_Written task_
Please print every record below exactly as it appears, but leave out the pictures.

_Source texts of formatted documents_
▬▬▬▬▬▬▬▬▬▬

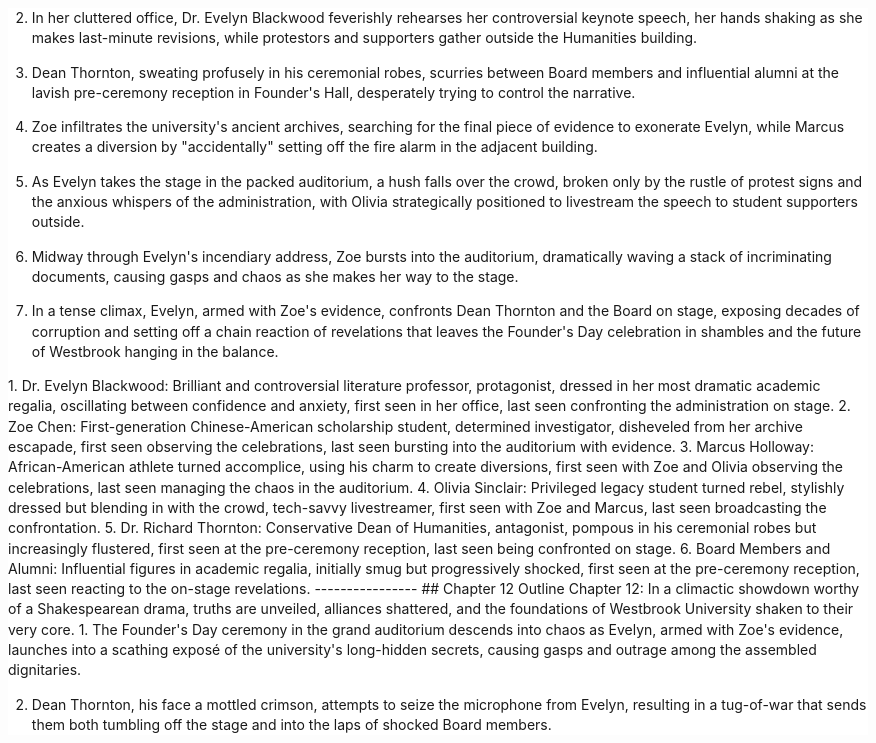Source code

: 2. In her cluttered office, Dr. Evelyn Blackwood feverishly rehearses her controversial keynote speech, her hands shaking as she makes last-minute revisions, while protestors and supporters gather outside the Humanities building.

3. Dean Thornton, sweating profusely in his ceremonial robes, scurries between Board members and influential alumni at the lavish pre-ceremony reception in Founder's Hall, desperately trying to control the narrative.

4. Zoe infiltrates the university's ancient archives, searching for the final piece of evidence to exonerate Evelyn, while Marcus creates a diversion by "accidentally" setting off the fire alarm in the adjacent building.

5. As Evelyn takes the stage in the packed auditorium, a hush falls over the crowd, broken only by the rustle of protest signs and the anxious whispers of the administration, with Olivia strategically positioned to livestream the speech to student supporters outside.

6. Midway through Evelyn's incendiary address, Zoe bursts into the auditorium, dramatically waving a stack of incriminating documents, causing gasps and chaos as she makes her way to the stage.

7. In a tense climax, Evelyn, armed with Zoe's evidence, confronts Dean Thornton and the Board on stage, exposing decades of corruption and setting off a chain reaction of revelations that leaves the Founder's Day celebration in shambles and the future of Westbrook hanging in the balance.
</events>
<characters>1. Dr. Evelyn Blackwood: Brilliant and controversial literature professor, protagonist, dressed in her most dramatic academic regalia, oscillating between confidence and anxiety, first seen in her office, last seen confronting the administration on stage.
2. Zoe Chen: First-generation Chinese-American scholarship student, determined investigator, disheveled from her archive escapade, first seen observing the celebrations, last seen bursting into the auditorium with evidence.
3. Marcus Holloway: African-American athlete turned accomplice, using his charm to create diversions, first seen with Zoe and Olivia observing the celebrations, last seen managing the chaos in the auditorium.
4. Olivia Sinclair: Privileged legacy student turned rebel, stylishly dressed but blending in with the crowd, tech-savvy livestreamer, first seen with Zoe and Marcus, last seen broadcasting the confrontation.
5. Dr. Richard Thornton: Conservative Dean of Humanities, antagonist, pompous in his ceremonial robes but increasingly flustered, first seen at the pre-ceremony reception, last seen being confronted on stage.
6. Board Members and Alumni: Influential figures in academic regalia, initially smug but progressively shocked, first seen at the pre-ceremony reception, last seen reacting to the on-stage revelations.</characters>
----------------
## Chapter 12 Outline
<synopsis>Chapter 12: In a climactic showdown worthy of a Shakespearean drama, truths are unveiled, alliances shattered, and the foundations of Westbrook University shaken to their very core.</synopsis>
<events>
1. The Founder's Day ceremony in the grand auditorium descends into chaos as Evelyn, armed with Zoe's evidence, launches into a scathing exposé of the university's long-hidden secrets, causing gasps and outrage among the assembled dignitaries.

2. Dean Thornton, his face a mottled crimson, attempts to seize the microphone from Evelyn, resulting in a tug-of-war that sends them both tumbling off the stage and into the laps of shocked Board members.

▬▬▬▬▬▬▬▬▬▬

_Result for this exercise_
Source code

: 2. In her cluttered office, Dr. Evelyn Blackwood feverishly rehearses her controversial keynote speech, her hands shaking as she makes last-minute revisions, while protestors and supporters gather outside the Humanities building.

3. Dean Thornton, sweating profusely in his ceremonial robes, scurries between Board members and influential alumni at the lavish pre-ceremony reception in Founder's Hall, desperately trying to control the narrative.

4. Zoe infiltrates the university's ancient archives, searching for the final piece of evidence to exonerate Evelyn, while Marcus creates a diversion by "accidentally" setting off the fire alarm in the adjacent building.

5. As Evelyn takes the stage in the packed auditorium, a hush falls over the crowd, broken only by the rustle of protest signs and the anxious whispers of the administration, with Olivia strategically positioned to livestream the speech to student supporters outside.

6. Midway through Evelyn's incendiary address, Zoe bursts into the auditorium, dramatically waving a stack of incriminating documents, causing gasps and chaos as she makes her way to the stage.

7. In a tense climax, Evelyn, armed with Zoe's evidence, confronts Dean Thornton and the Board on stage, exposing decades of corruption and setting off a chain reaction of revelations that leaves the Founder's Day celebration in shambles and the future of Westbrook hanging in the balance.
</events>
<characters>1. Dr. Evelyn Blackwood: Brilliant and controversial literature professor, protagonist, dressed in her most dramatic academic regalia, oscillating between confidence and anxiety, first seen in her office, last seen confronting the administration on stage.
2. Zoe Chen: First-generation Chinese-American scholarship student, determined investigator, disheveled from her archive escapade, first seen observing the celebrations, last seen bursting into the auditorium with evidence.
3. Marcus Holloway: African-American athlete turned accomplice, using his charm to create diversions, first seen with Zoe and Olivia observing the celebrations, last seen managing the chaos in the auditorium.
4. Olivia Sinclair: Privileged legacy student turned rebel, stylishly dressed but blending in with the crowd, tech-savvy livestreamer, first seen with Zoe and Marcus, last seen broadcasting the confrontation.
5. Dr. Richard Thornton: Conservative Dean of Humanities, antagonist, pompous in his ceremonial robes but increasingly flustered, first seen at the pre-ceremony reception, last seen being confronted on stage.
6. Board Members and Alumni: Influential figures in academic regalia, initially smug but progressively shocked, first seen at the pre-ceremony reception, last seen reacting to the on-stage revelations.</characters>
----------------
## Chapter 12 Outline
<synopsis>Chapter 12: In a climactic showdown worthy of a Shakespearean drama, truths are unveiled, alliances shattered, and the foundations of Westbrook University shaken to their very core.</synopsis>
<events>
1. The Founder's Day ceremony in the grand auditorium descends into chaos as Evelyn, armed with Zoe's evidence, launches into a scathing exposé of the university's long-hidden secrets, causing gasps and outrage among the assembled dignitaries.

2. Dean Thornton, his face a mottled crimson, attempts to seize the microphone from Evelyn, resulting in a tug-of-war that sends them both tumbling off the stage and into the laps of shocked Board members.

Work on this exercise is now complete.